● **AANGELEVERDE TEKST**

Schapenhouder Patrick Jobing bij de zestien schapen die in de nacht van vrijdag op zaterdag de dood vonden. Foto: DVHN
Geen goed begin van het nieuwe jaar voor Patrick Jobing (26) uit Grolloo. In de nacht van vrijdag op zaterdag werden 16 van zijn schapen gedood in Westdorp. Eind december werd eenzelfde aantal uit zijn kudde aangevallen.
De jonge schapenhouder staat er wat moedeloos bij. Hij werpt een blik op de aanhangwagen op het erf van het boerenbedrijf van zijn ouders in Grolloo. Erop liggen zestien dode schapen. Allemaal hebben ze grote wonden en bloedsporen.
„Sommige zijn helemaal leeggehaald”, wijst Jobing op de buiken van de dieren. Bij enkelen liggen de ingewanden eruit. „Dit moet een roedel hebben gedaan”, stelt hij. „Dit kan niet zijn gedaan door maar één wolf.”

(Opgeslagen gegevens)

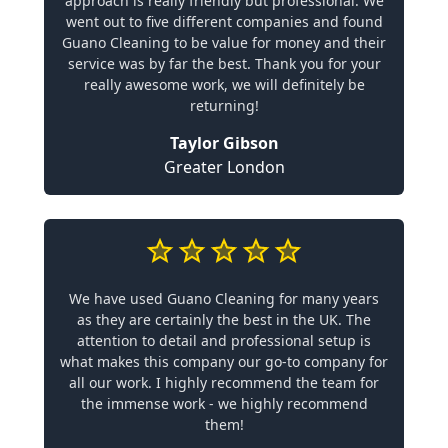
approach is really friendly but professional. We
went out to five different companies and found
Guano Cleaning to be value for money and their
service was by far the best. Thank you for your
really awesome work, we will definitely be
returning!
Taylor Gibson
Greater London
We have used Guano Cleaning for many years
as they are certainly the best in the UK. The
attention to detail and professional setup is
what makes this company our go-to company for
all our work. I highly recommend the team for
the immense work - we highly recommend
them!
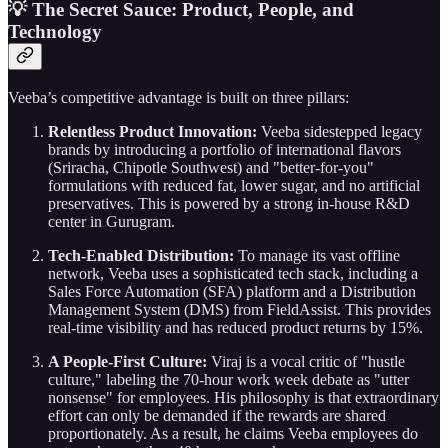
💡 The Secret Sauce: Product, People, and
Technology
Veeba’s competitive advantage is built on three pillars:
Relentless Product Innovation:
Veeba sidestepped legacy
brands by introducing a portfolio of international flavors
(Sriracha, Chipotle Southwest) and "better-for-you"
formulations with reduced fat, lower sugar, and no artificial
preservatives. This is powered by a strong in-house R&D
center in Gurugram.
Tech-Enabled Distribution:
To manage its vast offline
network, Veeba uses a sophisticated tech stack, including a
Sales Force Automation (SFA) platform and a Distribution
Management System (DMS) from FieldAssist. This provides
real-time visibility and has reduced product returns by 15%.
A People-First Culture:
Viraj is a vocal critic of "hustle
culture," labeling the 70-hour work week debate as "utter
nonsense" for employees. His philosophy is that extraordinary
effort can only be demanded if the rewards are shared
proportionately. As a result, he claims Veeba employees do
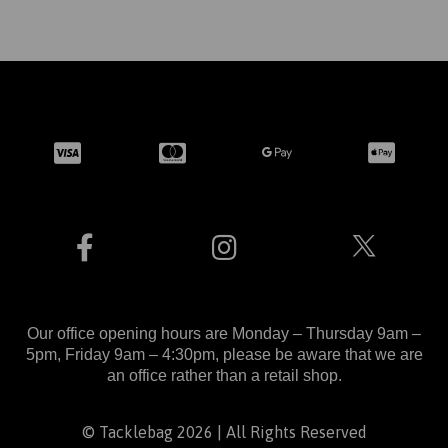
Our office opening hours are Monday – Thursday 9am –
5pm, Friday 9am – 4:30pm, please be aware that we are
an office rather than a retail shop.
© Tacklebag 2026 | All Rights Reserved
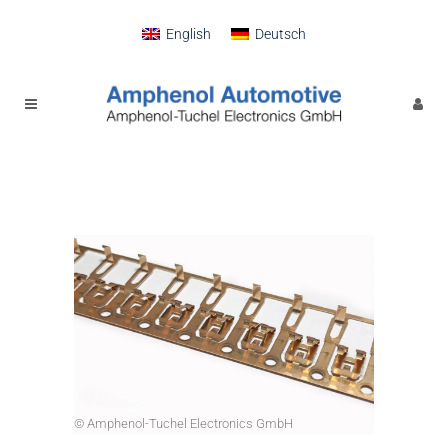
English
Deutsch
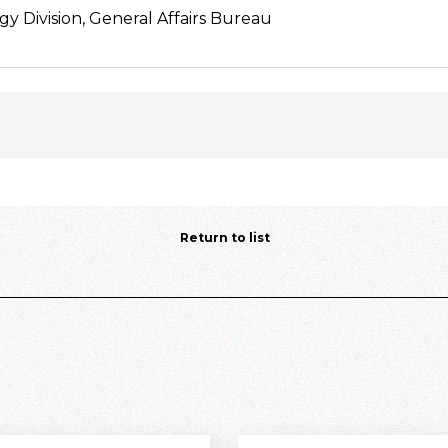
gy Division, General Affairs Bureau
Return to list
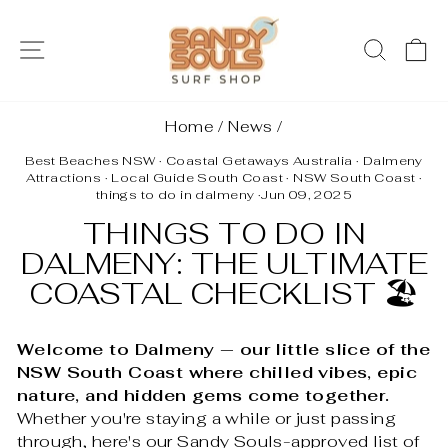
Skip
to
SITE NAVIGATION
SEAR
C
content
Home
/
News
/
Best Beaches NSW
·
Coastal Getaways Australia
·
Dalmeny
Attractions
·
Local Guide South Coast
·
NSW South Coast
·
things to do in dalmeny
·
Jun 09, 2025
THINGS TO DO IN
DALMENY: THE ULTIMATE
COASTAL CHECKLIST 🏖️
Welcome to Dalmeny — our little slice of the
NSW South Coast where chilled vibes, epic
nature, and hidden gems come together.
Whether you're staying a while or just passing
through, here's our Sandy Souls-approved list of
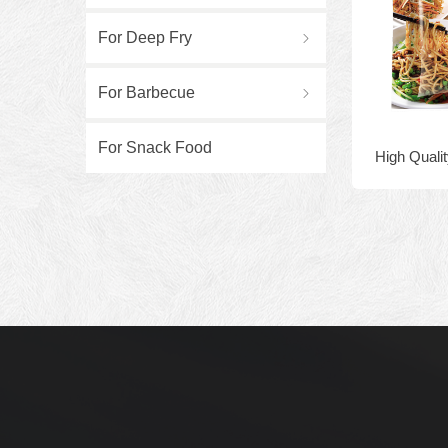
For Deep Fry
ꁇ
For Barbecue
ꁇ
For Snack Food
High Qualit
10bags Gran
Bo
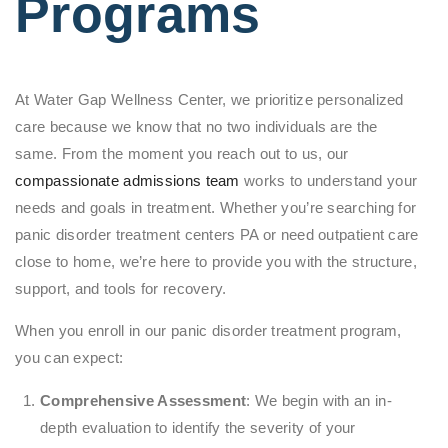
Programs
At Water Gap Wellness Center, we prioritize personalized
care because we know that no two individuals are the
same. From the moment you reach out to us, our
compassionate admissions team
works to understand your
needs and goals in treatment. Whether you’re searching for
panic disorder treatment centers PA or need outpatient care
close to home, we’re here to provide you with the structure,
support, and tools for recovery.
When you enroll in our panic disorder treatment program,
you can expect:
Comprehensive Assessment
: We begin with an in-
depth evaluation to identify the severity of your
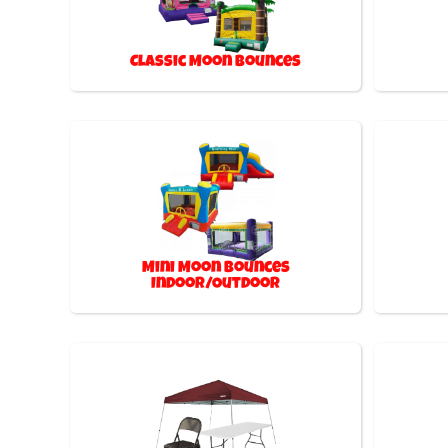
Classic Moon Bounces
Mini Moon Bounces
Indoor/Outdoor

● **OPDRACHT 1**
Hoe oud is Patrick Jobing volgens de tekst over de gedode schapen?
● **OPDRACHT 2**
Neem het stuk uit de tekst over de gedode schapen van "Schapenhouder Patrick Jobing" tot en met "wonden en bloedsporen." opnieuw over, maar verwissel daarin "aanhangwagen" voor "kar".
● **OPDRACHT 3**
Welke eigennamen van personen, plaatsen en organisaties komen voor in de tekst over de gedode schapen? Noem ze allemaal.
Het materiaal heb je voor deze opdrachten niet nodig.

● **ANTWOORDRUIMTE 1**
Patrick Jobing is 26 jaar oud.

● **ANTWOORDRUIMTE 2**
Schapenhouder Patrick Jobing bij de zestien schapen die in de nacht van vrijdag op zaterdag de dood vonden. Foto: DVHN
Geen goed begin van het nieuwe jaar voor Patrick Jobing (26) uit Grolloo. In de nacht van vrijdag op zaterdag werden 16 van zijn schapen gedood in Westdorp. Eind december werd eenzelfde aantal uit zijn kudde aangevallen.
De jonge schapenhouder staat er wat moedeloos bij. Hij werpt een blik op de kar op het erf van het boerenbedrijf van zijn ouders in Grolloo. Erop liggen zestien dode schapen. Allemaal hebben ze grote wonden en bloedsporen.

● **ANTWOORDRUIMTE 3**
Patrick Jobing, DVHN, Grolloo, Westdorp